**Task description**.
Convert the text lines of all the items below into a Markdown table with two columns, Row and Line. Number each row, and omit blank lines and the pictures.

**Provided data**.
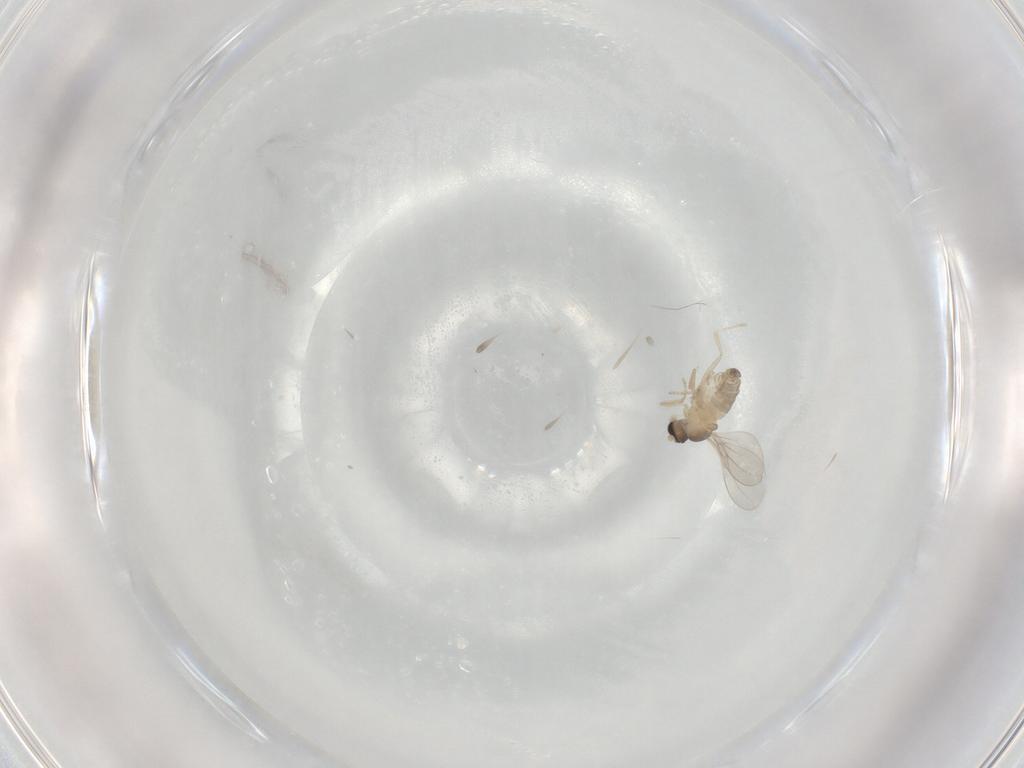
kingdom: Animalia
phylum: Arthropoda
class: Insecta
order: Diptera
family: Cecidomyiidae
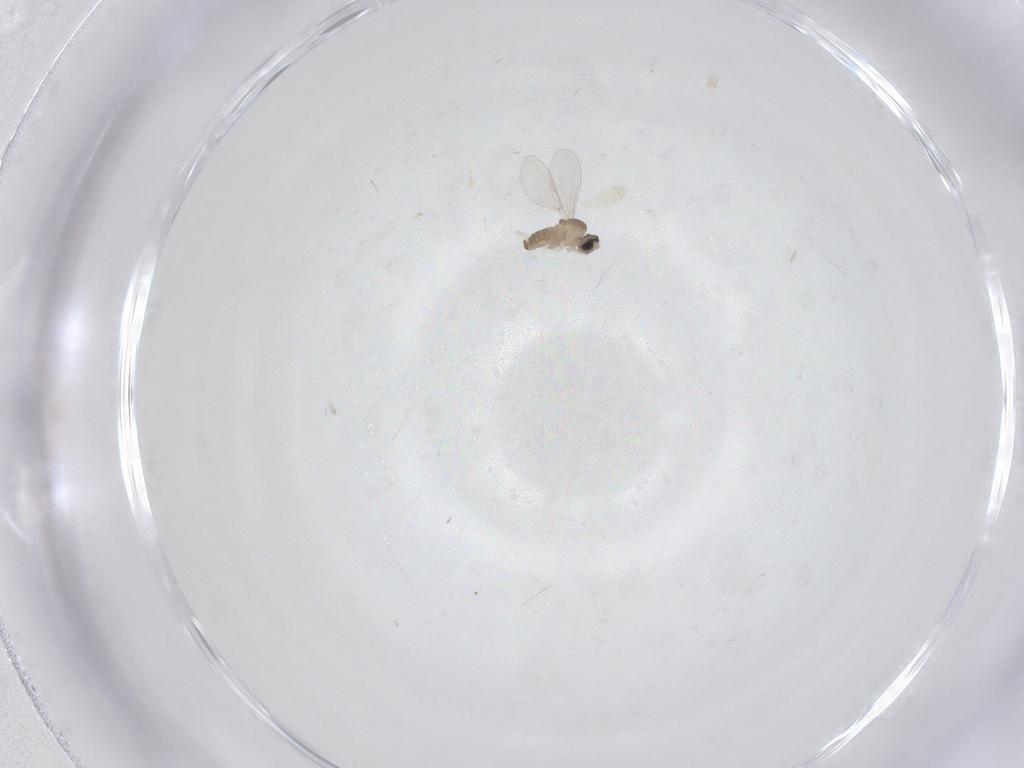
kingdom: Animalia
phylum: Arthropoda
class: Insecta
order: Diptera
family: Cecidomyiidae
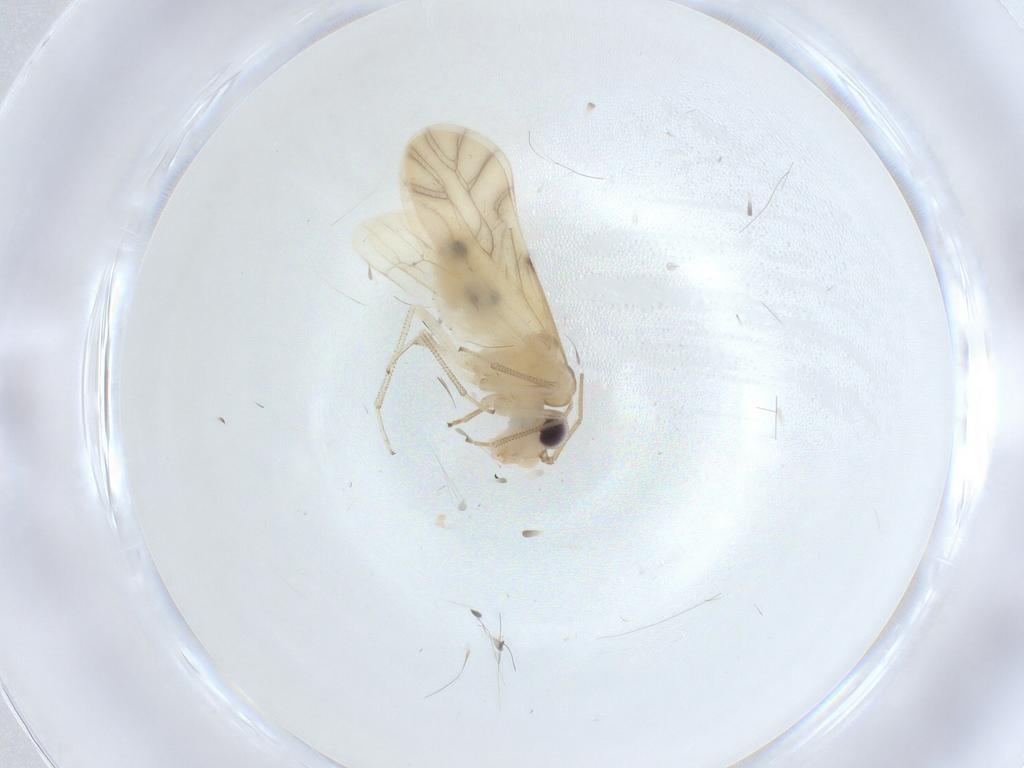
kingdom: Animalia
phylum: Arthropoda
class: Insecta
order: Psocodea
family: Caeciliusidae
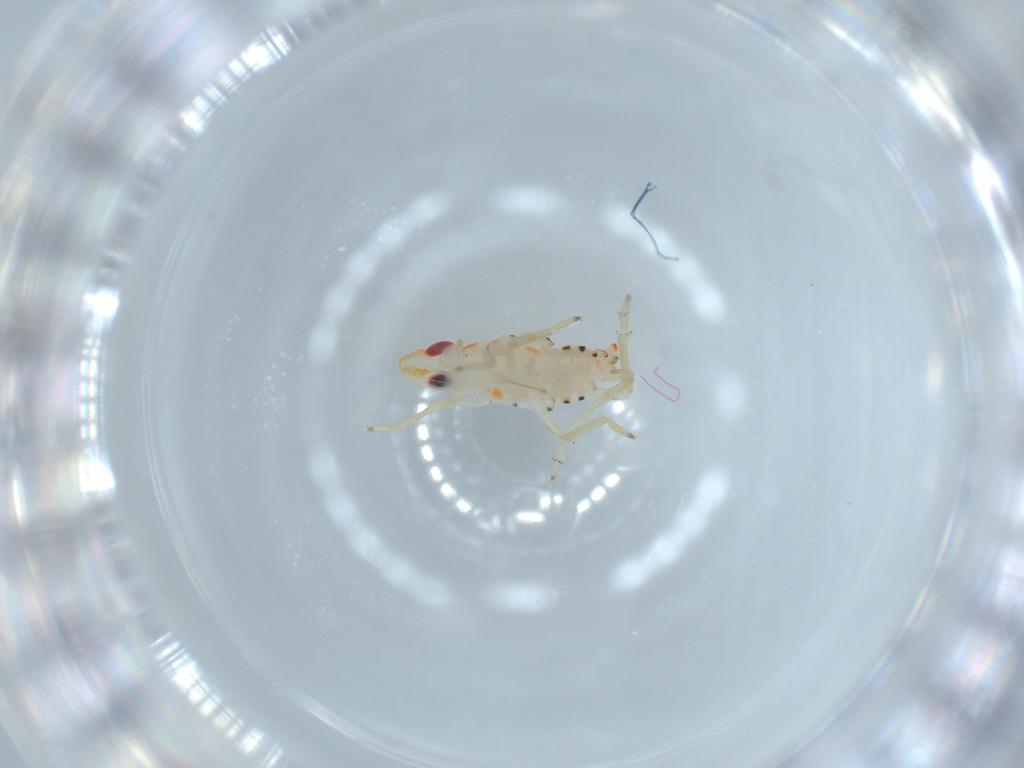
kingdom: Animalia
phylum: Arthropoda
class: Insecta
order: Hemiptera
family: Tropiduchidae
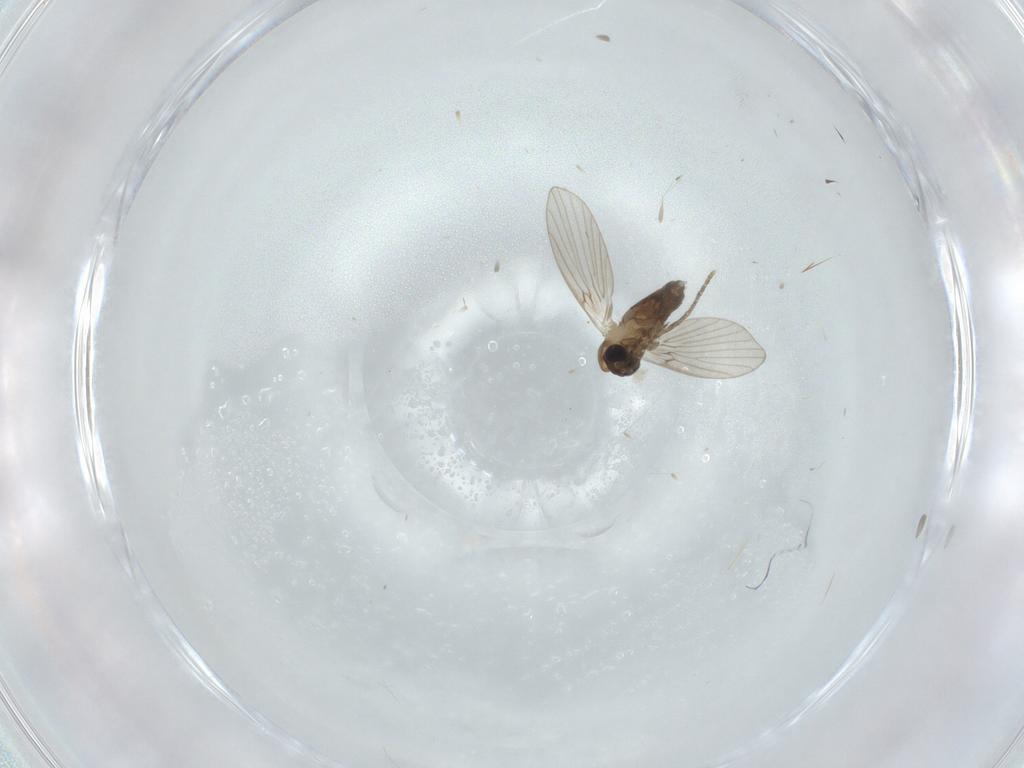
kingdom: Animalia
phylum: Arthropoda
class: Insecta
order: Diptera
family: Psychodidae
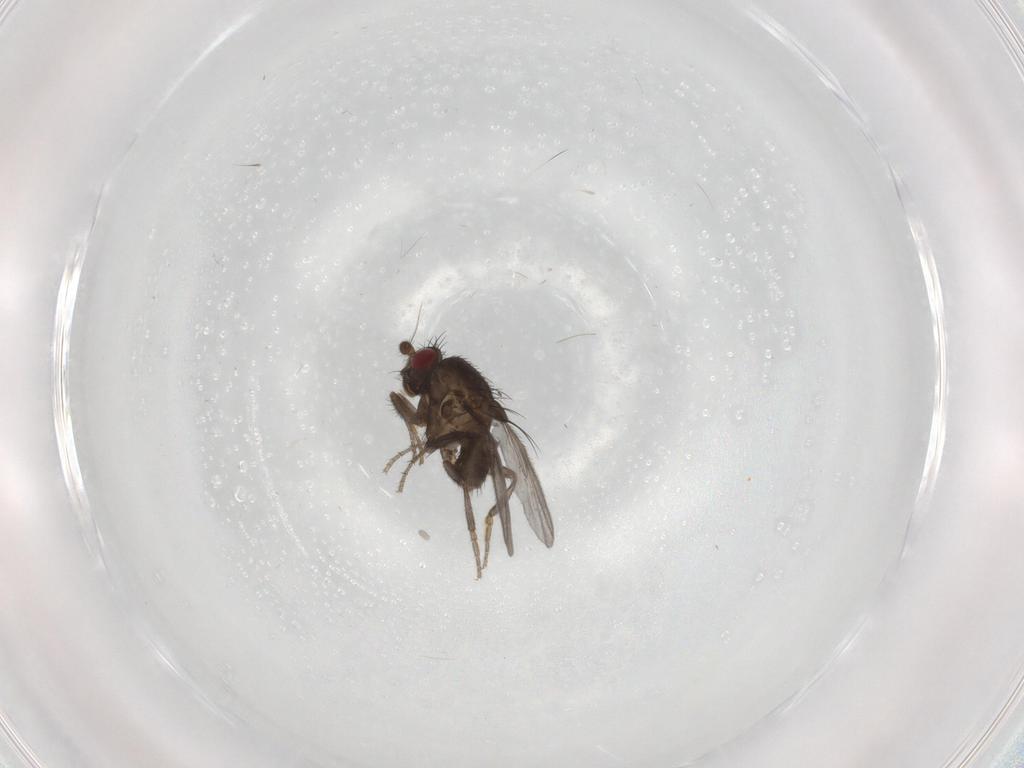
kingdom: Animalia
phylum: Arthropoda
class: Insecta
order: Diptera
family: Sphaeroceridae
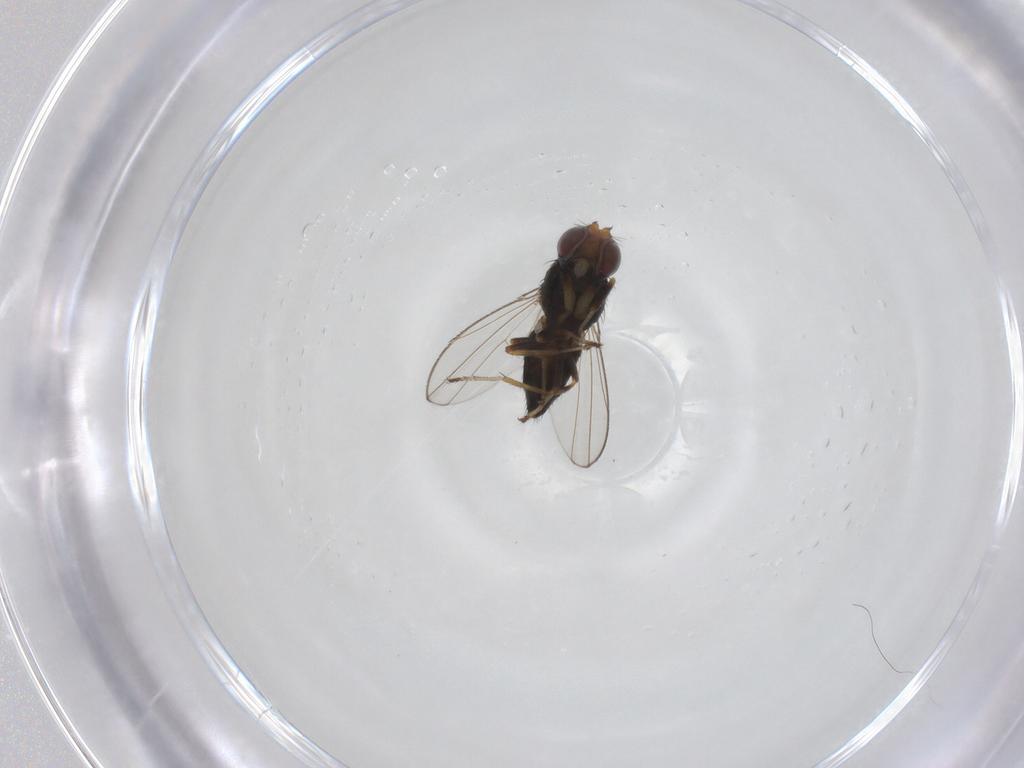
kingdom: Animalia
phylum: Arthropoda
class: Insecta
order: Diptera
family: Ephydridae
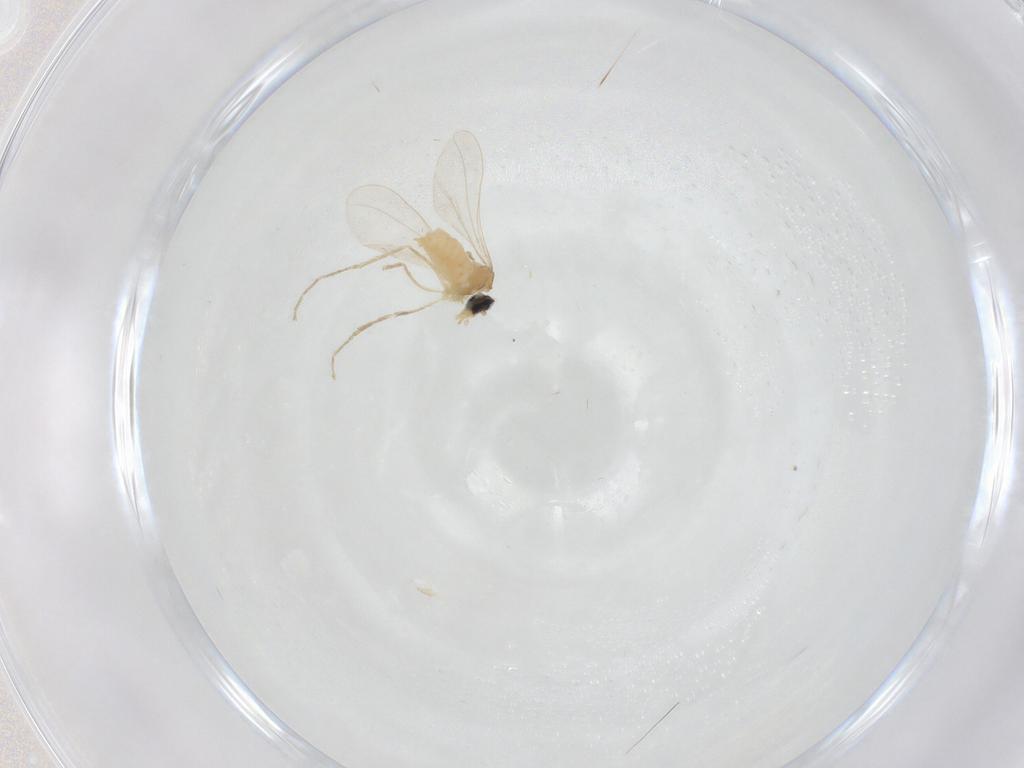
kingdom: Animalia
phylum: Arthropoda
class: Insecta
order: Diptera
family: Cecidomyiidae
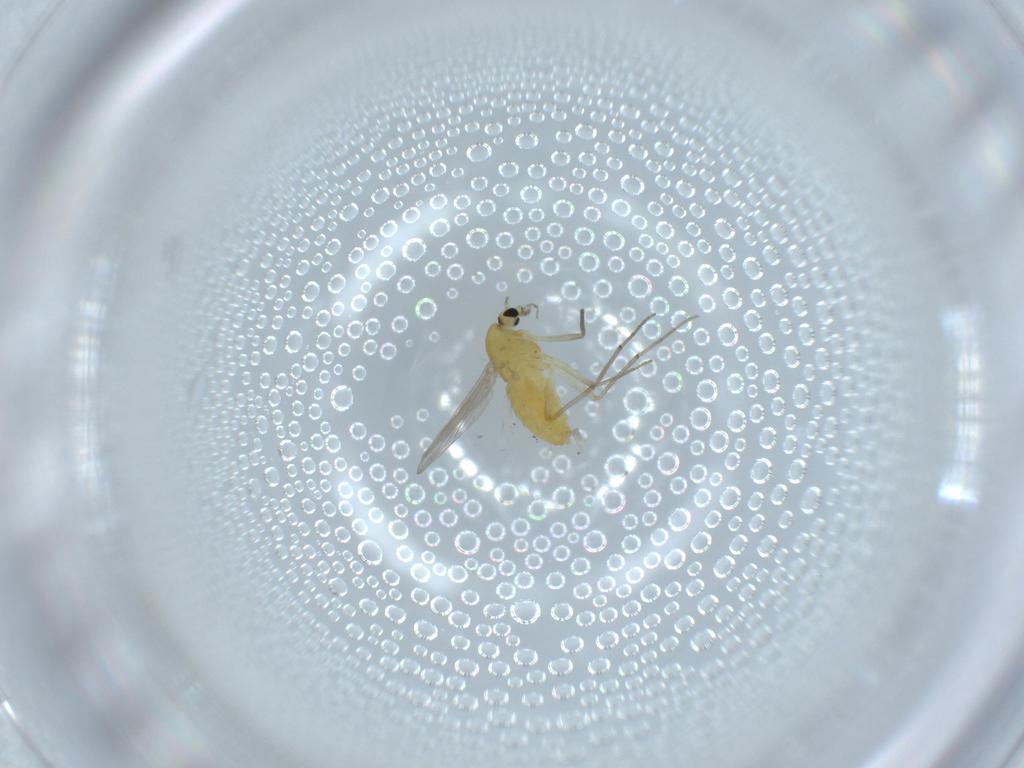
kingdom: Animalia
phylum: Arthropoda
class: Insecta
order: Diptera
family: Chironomidae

**Solution for this exercise**.
| Row | Line |
|---|---|
| 1 | kingdom: Animalia |
| 2 | phylum: Arthropoda |
| 3 | class: Insecta |
| 4 | order: Diptera |
| 5 | family: Cecidomyiidae |
| 6 | kingdom: Animalia |
| 7 | phylum: Arthropoda |
| 8 | class: Insecta |
| 9 | order: Diptera |
| 10 | family: Cecidomyiidae |
| 11 | kingdom: Animalia |
| 12 | phylum: Arthropoda |
| 13 | class: Insecta |
| 14 | order: Psocodea |
| 15 | family: Caeciliusidae |
| 16 | kingdom: Animalia |
| 17 | phylum: Arthropoda |
| 18 | class: Insecta |
| 19 | order: Hemiptera |
| 20 | family: Tropiduchidae |
| 21 | kingdom: Animalia |
| 22 | phylum: Arthropoda |
| 23 | class: Insecta |
| 24 | order: Diptera |
| 25 | family: Psychodidae |
| 26 | kingdom: Animalia |
| 27 | phylum: Arthropoda |
| 28 | class: Insecta |
| 29 | order: Diptera |
| 30 | family: Sphaeroceridae |
| 31 | kingdom: Animalia |
| 32 | phylum: Arthropoda |
| 33 | class: Insecta |
| 34 | order: Diptera |
| 35 | family: Ephydridae |
| 36 | kingdom: Animalia |
| 37 | phylum: Arthropoda |
| 38 | class: Insecta |
| 39 | order: Diptera |
| 40 | family: Cecidomyiidae |
| 41 | kingdom: Animalia |
| 42 | phylum: Arthropoda |
| 43 | class: Insecta |
| 44 | order: Diptera |
| 45 | family: Chironomidae |